Directions:
Substitute "amount" for every "value" in the lines below and give the lines back otherwise unchanged, leaving out the pictures.

Records for the exercise:
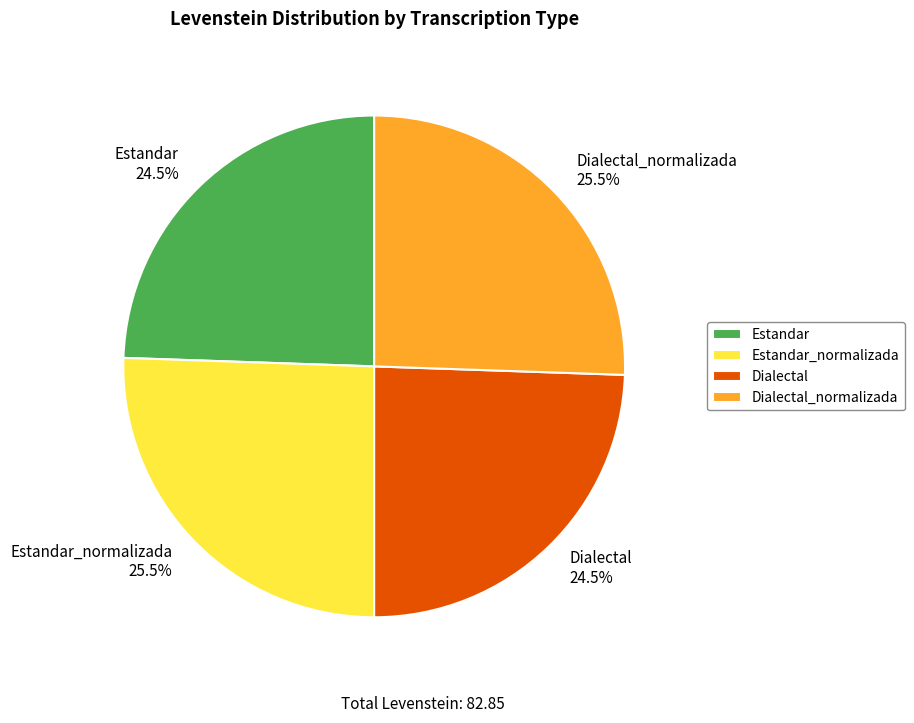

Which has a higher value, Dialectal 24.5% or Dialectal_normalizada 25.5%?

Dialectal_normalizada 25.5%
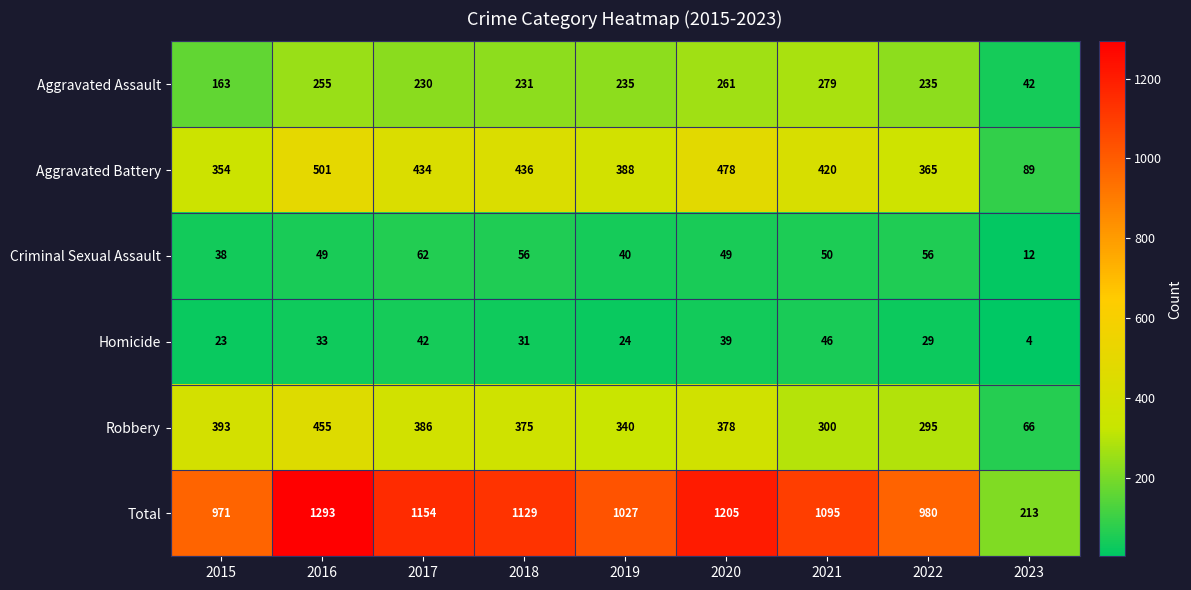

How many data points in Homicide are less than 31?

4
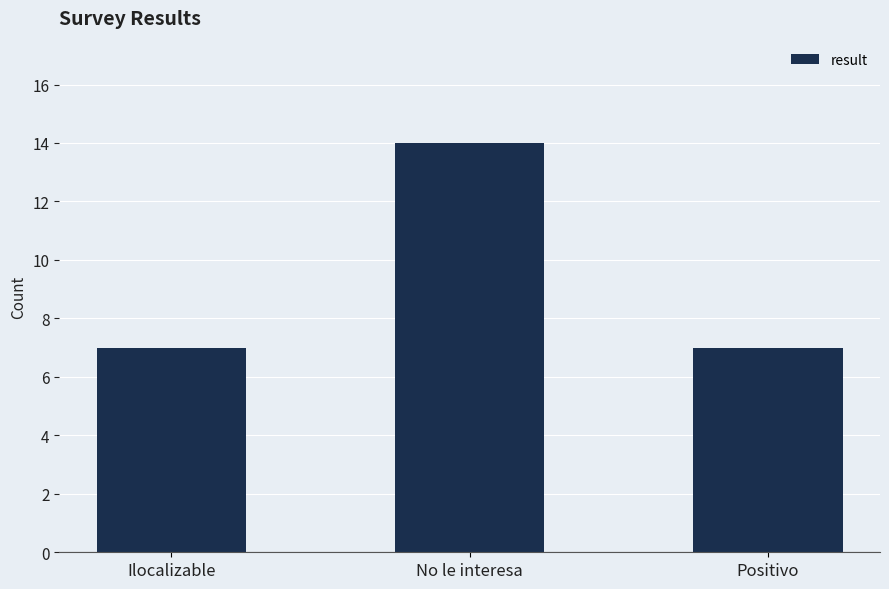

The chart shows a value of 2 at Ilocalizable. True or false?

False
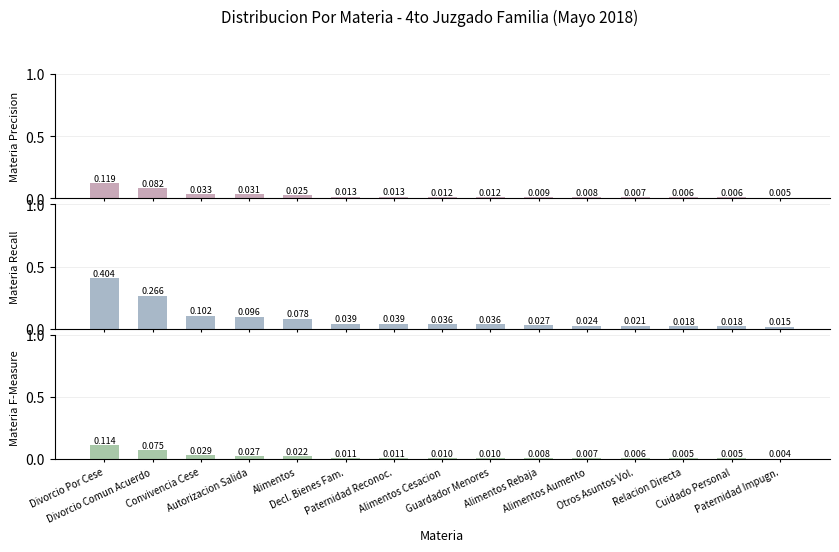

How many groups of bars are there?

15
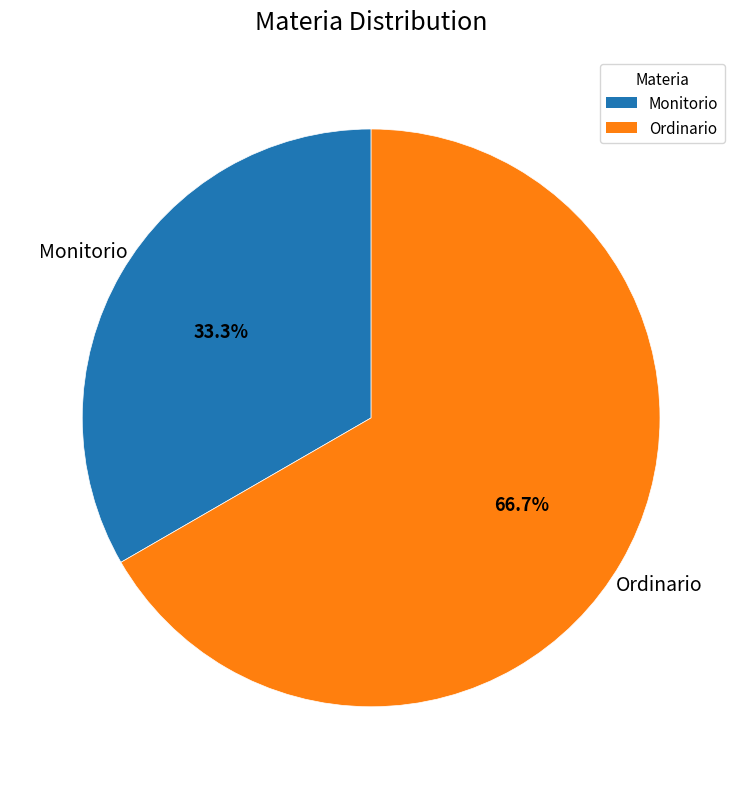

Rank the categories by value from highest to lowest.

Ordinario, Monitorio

Task response:
Which has a higher amount, Dialectal 24.5% or Dialectal_normalizada 25.5%?

Dialectal_normalizada 25.5%

How many data points in Homicide are less than 31?

4

The chart shows a amount of 2 at Ilocalizable. True or false?

False

How many groups of bars are there?

15

Rank the categories by amount from highest to lowest.

Ordinario, Monitorio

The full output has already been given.